Extract each line from the entries below that has the string "center" in it.

**EXERCISE INPUTS**

┄┄┄┄┄┄┄┄┄┄

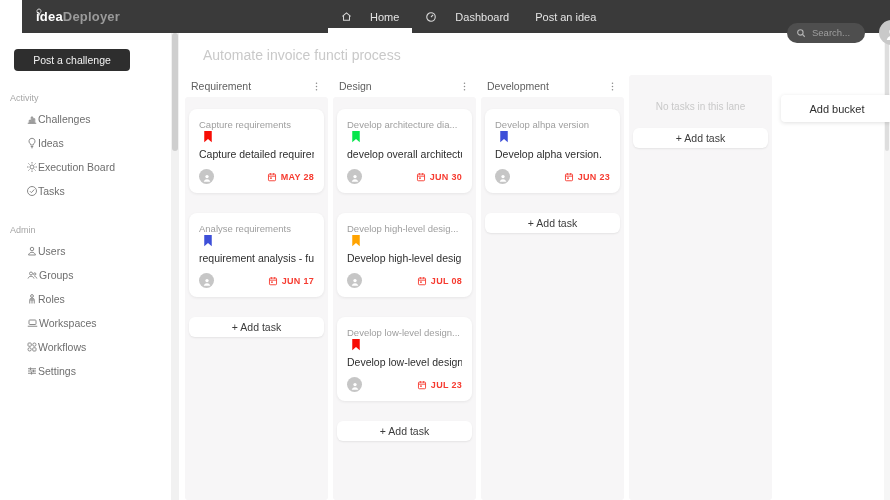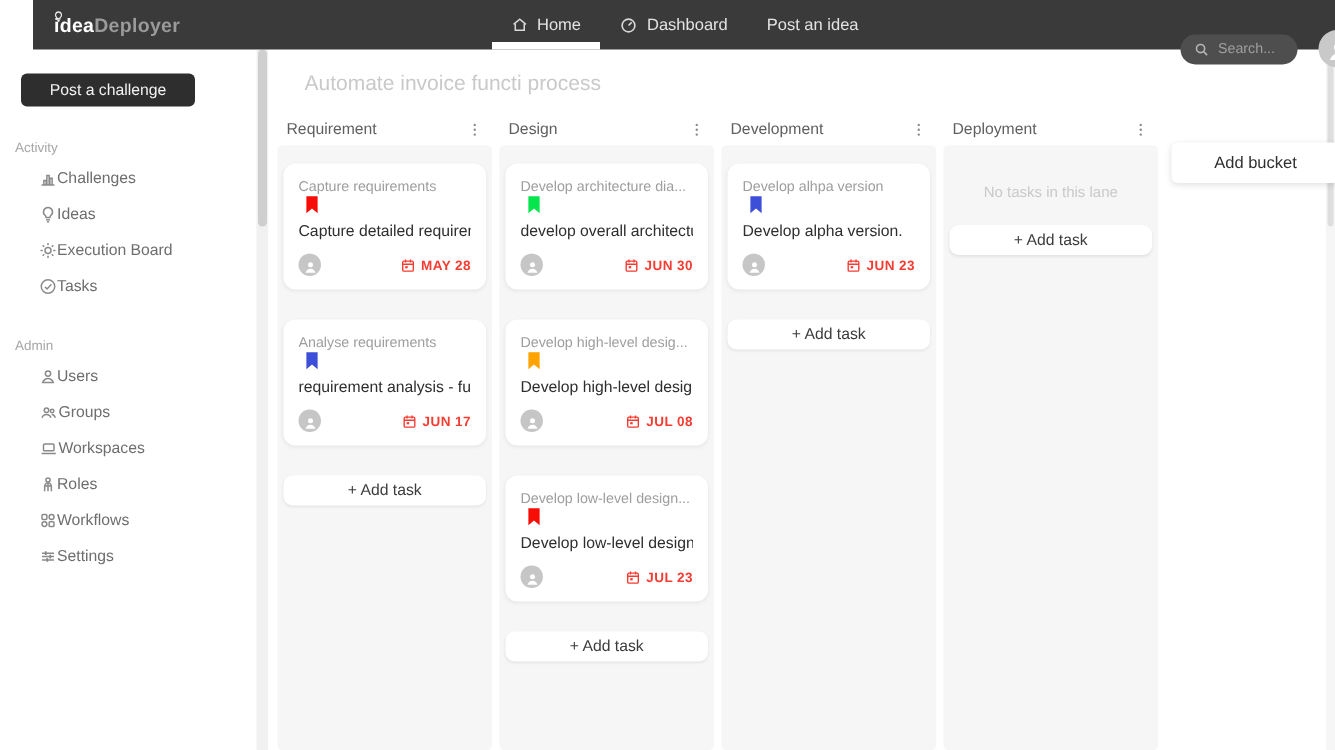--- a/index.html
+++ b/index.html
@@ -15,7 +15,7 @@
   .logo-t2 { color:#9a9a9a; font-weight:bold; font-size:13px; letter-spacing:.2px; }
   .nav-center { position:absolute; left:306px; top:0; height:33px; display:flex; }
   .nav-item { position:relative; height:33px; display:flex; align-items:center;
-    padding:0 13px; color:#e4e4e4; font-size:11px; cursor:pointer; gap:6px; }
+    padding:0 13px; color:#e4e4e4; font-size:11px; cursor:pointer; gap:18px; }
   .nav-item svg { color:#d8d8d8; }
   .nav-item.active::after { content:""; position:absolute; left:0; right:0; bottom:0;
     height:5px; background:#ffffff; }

┄┄┄┄┄┄┄┄┄┄

**RESULT**
   .nav-center { position:absolute; left:306px; top:0; height:33px; display:flex; }
   .nav-item { position:relative; height:33px; display:flex; align-items:center;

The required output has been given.